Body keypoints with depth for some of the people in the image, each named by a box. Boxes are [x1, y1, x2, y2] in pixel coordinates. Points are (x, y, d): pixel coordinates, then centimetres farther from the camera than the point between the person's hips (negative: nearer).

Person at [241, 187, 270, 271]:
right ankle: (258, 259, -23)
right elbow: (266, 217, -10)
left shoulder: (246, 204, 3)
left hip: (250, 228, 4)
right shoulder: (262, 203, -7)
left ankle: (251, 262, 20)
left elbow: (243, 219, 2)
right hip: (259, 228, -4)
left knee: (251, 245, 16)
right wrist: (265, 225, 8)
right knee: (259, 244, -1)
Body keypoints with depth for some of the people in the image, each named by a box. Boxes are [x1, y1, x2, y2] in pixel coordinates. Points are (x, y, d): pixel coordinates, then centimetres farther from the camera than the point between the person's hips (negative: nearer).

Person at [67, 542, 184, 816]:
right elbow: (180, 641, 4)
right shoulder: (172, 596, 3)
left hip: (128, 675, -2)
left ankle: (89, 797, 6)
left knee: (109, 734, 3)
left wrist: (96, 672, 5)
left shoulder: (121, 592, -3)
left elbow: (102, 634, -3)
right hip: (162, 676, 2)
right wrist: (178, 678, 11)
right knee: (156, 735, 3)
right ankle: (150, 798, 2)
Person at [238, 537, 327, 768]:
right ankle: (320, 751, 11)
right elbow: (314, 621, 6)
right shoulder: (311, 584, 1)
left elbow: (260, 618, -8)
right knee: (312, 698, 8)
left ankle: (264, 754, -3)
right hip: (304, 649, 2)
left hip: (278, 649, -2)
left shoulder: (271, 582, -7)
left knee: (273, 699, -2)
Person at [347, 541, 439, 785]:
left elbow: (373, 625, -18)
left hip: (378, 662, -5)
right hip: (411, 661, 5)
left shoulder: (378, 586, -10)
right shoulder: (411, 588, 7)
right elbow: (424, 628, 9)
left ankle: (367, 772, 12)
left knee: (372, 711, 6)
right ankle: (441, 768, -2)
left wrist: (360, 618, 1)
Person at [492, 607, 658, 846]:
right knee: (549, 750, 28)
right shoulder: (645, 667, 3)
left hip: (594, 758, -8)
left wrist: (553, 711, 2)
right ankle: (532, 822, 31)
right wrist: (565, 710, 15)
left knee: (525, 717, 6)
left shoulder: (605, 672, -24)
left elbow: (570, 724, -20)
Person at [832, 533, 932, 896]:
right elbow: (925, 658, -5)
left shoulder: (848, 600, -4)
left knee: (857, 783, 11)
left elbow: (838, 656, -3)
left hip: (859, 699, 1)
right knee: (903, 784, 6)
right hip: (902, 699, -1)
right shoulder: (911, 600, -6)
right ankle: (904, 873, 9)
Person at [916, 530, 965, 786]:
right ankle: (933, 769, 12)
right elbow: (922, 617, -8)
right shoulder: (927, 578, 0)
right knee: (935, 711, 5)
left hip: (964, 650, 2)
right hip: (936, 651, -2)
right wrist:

○ ○ ○ ○ ○

• Activity:
Find every line in the records above that contains the word "ankle", and copy each of those lines in full.

• Output of the exercise:
right ankle: (258, 259, -23)
left ankle: (251, 262, 20)
left ankle: (89, 797, 6)
right ankle: (150, 798, 2)
right ankle: (320, 751, 11)
left ankle: (264, 754, -3)
left ankle: (367, 772, 12)
right ankle: (441, 768, -2)
right ankle: (532, 822, 31)
right ankle: (904, 873, 9)
right ankle: (933, 769, 12)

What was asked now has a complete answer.